- Your objective -
Could you give the records below, from their start up to and including the line with "9 h 50 min 43 s", as a Markdown table with the columns Row and Record line, leaving out any blank lines?

++++

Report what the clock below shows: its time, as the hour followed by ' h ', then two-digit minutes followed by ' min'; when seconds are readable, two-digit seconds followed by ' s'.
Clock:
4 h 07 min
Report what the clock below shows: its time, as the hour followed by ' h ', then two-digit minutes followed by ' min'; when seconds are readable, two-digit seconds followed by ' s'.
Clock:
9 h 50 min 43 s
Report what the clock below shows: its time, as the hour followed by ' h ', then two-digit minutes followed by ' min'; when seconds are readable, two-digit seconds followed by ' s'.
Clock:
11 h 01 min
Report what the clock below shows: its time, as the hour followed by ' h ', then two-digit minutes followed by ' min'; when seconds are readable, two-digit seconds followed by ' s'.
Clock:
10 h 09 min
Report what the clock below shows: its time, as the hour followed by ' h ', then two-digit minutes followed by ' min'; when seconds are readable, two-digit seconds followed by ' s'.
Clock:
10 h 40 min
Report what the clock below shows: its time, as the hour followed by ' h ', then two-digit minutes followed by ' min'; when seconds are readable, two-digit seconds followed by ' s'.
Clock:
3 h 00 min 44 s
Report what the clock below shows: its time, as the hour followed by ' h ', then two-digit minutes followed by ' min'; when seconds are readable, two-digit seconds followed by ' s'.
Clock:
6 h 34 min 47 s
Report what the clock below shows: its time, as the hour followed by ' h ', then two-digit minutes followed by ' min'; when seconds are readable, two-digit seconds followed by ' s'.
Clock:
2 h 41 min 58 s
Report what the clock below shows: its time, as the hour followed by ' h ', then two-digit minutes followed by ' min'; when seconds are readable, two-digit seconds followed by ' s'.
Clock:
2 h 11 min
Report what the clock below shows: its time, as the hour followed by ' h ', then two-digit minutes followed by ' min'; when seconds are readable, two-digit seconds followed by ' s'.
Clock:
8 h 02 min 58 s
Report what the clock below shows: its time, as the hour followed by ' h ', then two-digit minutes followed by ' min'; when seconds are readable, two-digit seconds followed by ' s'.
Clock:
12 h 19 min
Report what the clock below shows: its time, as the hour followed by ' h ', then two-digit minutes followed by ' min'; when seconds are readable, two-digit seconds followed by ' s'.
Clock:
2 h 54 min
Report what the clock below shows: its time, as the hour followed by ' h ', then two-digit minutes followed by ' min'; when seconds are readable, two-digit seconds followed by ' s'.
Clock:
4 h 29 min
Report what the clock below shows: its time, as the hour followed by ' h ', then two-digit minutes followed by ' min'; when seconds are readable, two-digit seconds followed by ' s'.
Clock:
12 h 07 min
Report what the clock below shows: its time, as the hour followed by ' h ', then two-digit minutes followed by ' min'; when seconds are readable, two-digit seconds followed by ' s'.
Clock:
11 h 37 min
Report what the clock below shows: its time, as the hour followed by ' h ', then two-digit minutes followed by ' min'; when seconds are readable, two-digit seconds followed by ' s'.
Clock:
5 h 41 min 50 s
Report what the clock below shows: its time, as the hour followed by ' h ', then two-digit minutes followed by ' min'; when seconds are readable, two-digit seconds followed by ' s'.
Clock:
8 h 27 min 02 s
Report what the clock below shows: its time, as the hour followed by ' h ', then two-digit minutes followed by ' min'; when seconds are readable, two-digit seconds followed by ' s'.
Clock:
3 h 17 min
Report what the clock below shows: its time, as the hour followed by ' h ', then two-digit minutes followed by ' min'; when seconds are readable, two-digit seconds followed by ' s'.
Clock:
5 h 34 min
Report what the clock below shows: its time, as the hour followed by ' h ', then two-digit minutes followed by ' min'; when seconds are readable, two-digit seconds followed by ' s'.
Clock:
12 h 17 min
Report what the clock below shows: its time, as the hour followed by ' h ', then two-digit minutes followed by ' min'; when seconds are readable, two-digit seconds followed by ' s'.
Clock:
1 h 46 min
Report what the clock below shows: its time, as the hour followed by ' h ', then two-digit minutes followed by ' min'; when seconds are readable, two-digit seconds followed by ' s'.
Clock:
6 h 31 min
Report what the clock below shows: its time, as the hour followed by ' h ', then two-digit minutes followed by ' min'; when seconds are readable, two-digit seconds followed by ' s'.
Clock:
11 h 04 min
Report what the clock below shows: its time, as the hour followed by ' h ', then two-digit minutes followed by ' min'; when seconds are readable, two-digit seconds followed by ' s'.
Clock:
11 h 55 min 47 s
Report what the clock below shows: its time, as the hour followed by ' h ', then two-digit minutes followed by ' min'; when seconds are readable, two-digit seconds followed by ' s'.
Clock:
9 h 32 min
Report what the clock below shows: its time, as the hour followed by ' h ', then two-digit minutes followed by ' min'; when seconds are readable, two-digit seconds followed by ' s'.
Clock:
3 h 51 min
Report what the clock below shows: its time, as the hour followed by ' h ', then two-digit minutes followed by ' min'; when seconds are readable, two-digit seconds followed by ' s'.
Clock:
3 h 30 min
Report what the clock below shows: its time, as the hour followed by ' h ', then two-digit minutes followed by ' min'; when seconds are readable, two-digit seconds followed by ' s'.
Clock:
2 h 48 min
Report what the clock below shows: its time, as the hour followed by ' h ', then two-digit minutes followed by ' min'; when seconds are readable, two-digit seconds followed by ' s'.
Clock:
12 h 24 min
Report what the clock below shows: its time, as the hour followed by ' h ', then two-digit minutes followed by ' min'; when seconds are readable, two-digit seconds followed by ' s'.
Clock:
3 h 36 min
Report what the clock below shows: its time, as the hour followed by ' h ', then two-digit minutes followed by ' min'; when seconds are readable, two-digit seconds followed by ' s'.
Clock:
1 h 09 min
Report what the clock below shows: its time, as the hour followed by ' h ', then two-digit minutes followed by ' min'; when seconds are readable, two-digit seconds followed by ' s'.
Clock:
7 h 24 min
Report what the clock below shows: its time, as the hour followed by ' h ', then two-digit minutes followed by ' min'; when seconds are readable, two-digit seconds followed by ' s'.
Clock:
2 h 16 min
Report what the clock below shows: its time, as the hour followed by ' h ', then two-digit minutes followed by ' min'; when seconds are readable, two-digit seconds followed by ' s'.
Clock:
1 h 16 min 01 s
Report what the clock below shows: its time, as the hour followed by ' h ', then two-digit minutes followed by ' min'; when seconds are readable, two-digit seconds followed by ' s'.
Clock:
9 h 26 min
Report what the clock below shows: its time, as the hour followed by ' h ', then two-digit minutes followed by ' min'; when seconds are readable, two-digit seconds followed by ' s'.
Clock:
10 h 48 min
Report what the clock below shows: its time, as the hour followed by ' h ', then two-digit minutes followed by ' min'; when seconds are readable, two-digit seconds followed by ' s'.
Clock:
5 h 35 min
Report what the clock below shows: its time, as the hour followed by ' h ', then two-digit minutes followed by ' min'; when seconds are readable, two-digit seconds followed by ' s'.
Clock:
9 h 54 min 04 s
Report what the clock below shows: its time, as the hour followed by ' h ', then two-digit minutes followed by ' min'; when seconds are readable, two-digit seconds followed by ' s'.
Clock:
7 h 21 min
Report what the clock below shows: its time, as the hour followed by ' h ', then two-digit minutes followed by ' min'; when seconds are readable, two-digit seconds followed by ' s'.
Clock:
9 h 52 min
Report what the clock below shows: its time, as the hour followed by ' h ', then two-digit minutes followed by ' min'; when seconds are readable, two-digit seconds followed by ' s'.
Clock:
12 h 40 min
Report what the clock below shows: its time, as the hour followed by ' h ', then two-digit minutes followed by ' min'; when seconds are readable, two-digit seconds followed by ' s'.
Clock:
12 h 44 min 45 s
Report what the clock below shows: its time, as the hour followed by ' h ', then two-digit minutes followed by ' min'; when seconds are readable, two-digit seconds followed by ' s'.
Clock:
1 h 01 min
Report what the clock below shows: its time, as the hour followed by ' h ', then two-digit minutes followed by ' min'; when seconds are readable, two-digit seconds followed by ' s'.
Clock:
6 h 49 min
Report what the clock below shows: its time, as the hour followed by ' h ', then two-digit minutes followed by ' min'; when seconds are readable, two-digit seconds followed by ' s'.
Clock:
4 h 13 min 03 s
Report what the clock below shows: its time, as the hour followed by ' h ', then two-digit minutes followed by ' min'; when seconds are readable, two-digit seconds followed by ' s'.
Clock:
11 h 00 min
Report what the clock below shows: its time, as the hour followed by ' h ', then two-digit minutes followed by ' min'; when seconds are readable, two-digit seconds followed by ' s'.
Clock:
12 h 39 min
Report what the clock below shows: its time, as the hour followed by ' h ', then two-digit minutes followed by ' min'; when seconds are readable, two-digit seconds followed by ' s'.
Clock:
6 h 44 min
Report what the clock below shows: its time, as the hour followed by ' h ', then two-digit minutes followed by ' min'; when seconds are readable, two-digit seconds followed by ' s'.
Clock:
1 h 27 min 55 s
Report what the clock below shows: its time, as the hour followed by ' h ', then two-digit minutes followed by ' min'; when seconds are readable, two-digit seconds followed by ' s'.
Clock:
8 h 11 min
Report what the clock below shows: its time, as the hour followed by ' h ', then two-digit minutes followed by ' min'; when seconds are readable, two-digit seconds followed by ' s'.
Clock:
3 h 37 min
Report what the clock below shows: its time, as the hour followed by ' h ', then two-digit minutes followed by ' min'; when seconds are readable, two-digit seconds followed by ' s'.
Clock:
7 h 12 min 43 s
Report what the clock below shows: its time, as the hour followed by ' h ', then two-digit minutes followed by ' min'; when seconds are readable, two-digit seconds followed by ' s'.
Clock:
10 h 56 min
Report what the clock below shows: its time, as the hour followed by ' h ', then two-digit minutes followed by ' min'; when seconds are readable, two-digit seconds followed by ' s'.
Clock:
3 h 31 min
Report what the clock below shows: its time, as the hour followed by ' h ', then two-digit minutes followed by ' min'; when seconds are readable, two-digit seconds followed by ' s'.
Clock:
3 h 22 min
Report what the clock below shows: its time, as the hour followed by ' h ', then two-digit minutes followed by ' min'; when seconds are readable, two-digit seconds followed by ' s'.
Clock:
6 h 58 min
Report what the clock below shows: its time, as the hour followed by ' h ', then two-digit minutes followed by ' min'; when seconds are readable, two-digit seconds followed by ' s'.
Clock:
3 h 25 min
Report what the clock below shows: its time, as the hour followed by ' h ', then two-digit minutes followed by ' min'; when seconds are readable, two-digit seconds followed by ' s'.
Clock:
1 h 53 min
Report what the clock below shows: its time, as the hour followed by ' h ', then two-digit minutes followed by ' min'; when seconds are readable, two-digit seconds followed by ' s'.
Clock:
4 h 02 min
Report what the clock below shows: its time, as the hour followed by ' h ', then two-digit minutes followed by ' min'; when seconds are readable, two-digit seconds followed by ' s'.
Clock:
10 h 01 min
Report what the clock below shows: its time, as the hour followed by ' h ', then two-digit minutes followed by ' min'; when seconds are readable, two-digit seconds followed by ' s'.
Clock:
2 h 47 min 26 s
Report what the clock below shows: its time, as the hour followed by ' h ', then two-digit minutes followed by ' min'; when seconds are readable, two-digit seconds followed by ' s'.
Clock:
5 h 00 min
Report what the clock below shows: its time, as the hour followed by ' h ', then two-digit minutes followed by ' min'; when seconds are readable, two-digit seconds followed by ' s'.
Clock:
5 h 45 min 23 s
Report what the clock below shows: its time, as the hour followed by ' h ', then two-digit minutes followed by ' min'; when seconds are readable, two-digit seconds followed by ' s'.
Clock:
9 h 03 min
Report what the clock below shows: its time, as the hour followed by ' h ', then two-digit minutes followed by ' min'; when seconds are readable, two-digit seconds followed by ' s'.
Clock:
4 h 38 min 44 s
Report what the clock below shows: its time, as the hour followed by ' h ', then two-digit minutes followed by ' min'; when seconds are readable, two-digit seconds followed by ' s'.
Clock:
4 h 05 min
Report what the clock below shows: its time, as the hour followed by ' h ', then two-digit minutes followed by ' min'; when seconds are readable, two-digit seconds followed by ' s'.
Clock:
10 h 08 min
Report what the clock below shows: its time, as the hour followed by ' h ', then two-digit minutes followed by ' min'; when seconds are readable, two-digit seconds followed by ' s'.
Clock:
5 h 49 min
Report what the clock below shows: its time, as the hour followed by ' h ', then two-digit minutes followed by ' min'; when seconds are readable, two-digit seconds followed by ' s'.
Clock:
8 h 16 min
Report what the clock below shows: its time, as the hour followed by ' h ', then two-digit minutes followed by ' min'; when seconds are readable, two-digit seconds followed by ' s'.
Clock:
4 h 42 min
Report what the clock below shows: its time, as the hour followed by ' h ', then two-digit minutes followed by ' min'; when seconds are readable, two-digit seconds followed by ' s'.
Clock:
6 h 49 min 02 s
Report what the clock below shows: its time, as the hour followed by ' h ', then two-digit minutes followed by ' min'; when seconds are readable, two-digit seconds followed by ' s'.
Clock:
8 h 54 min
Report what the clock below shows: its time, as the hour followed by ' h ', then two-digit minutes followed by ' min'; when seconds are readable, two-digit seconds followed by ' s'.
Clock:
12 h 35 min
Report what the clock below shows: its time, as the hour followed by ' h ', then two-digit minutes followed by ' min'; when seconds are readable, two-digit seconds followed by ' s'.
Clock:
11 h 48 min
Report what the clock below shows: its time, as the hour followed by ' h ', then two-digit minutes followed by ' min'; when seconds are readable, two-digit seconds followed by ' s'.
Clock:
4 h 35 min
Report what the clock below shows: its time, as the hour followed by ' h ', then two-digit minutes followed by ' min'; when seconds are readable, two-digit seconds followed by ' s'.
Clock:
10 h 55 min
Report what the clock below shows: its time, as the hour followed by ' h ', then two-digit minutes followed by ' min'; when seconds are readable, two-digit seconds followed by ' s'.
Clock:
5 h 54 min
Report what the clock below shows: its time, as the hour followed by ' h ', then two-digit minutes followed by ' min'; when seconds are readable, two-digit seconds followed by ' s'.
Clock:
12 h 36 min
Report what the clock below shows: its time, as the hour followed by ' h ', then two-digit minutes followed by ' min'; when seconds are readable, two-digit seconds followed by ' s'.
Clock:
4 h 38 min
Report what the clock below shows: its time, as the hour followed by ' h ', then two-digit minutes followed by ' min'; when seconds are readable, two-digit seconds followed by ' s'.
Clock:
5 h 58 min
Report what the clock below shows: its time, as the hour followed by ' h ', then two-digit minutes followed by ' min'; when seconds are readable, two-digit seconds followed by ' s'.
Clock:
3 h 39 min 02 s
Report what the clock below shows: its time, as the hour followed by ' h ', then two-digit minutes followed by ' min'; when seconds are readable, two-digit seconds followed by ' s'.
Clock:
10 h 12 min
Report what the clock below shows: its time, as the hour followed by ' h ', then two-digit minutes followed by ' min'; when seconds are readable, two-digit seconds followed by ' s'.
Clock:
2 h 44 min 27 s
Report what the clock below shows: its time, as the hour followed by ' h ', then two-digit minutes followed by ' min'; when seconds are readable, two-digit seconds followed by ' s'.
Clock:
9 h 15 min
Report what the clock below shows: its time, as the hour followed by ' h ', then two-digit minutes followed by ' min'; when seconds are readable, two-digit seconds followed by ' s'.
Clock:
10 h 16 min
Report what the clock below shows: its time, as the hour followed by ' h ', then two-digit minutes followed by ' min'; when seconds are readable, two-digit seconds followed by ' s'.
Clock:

++++

- Expected output -
| Row | Record line |
|---|---|
| 1 | Report what the clock below shows: its time, as the hour followed by ' h ', then two-digit minutes followed by ' min'; when seconds are readable, two-digit seconds followed by ' s'. |
| 2 | Clock: |
| 3 | 4 h 07 min |
| 4 | Report what the clock below shows: its time, as the hour followed by ' h ', then two-digit minutes followed by ' min'; when seconds are readable, two-digit seconds followed by ' s'. |
| 5 | Clock: |
| 6 | 9 h 50 min 43 s |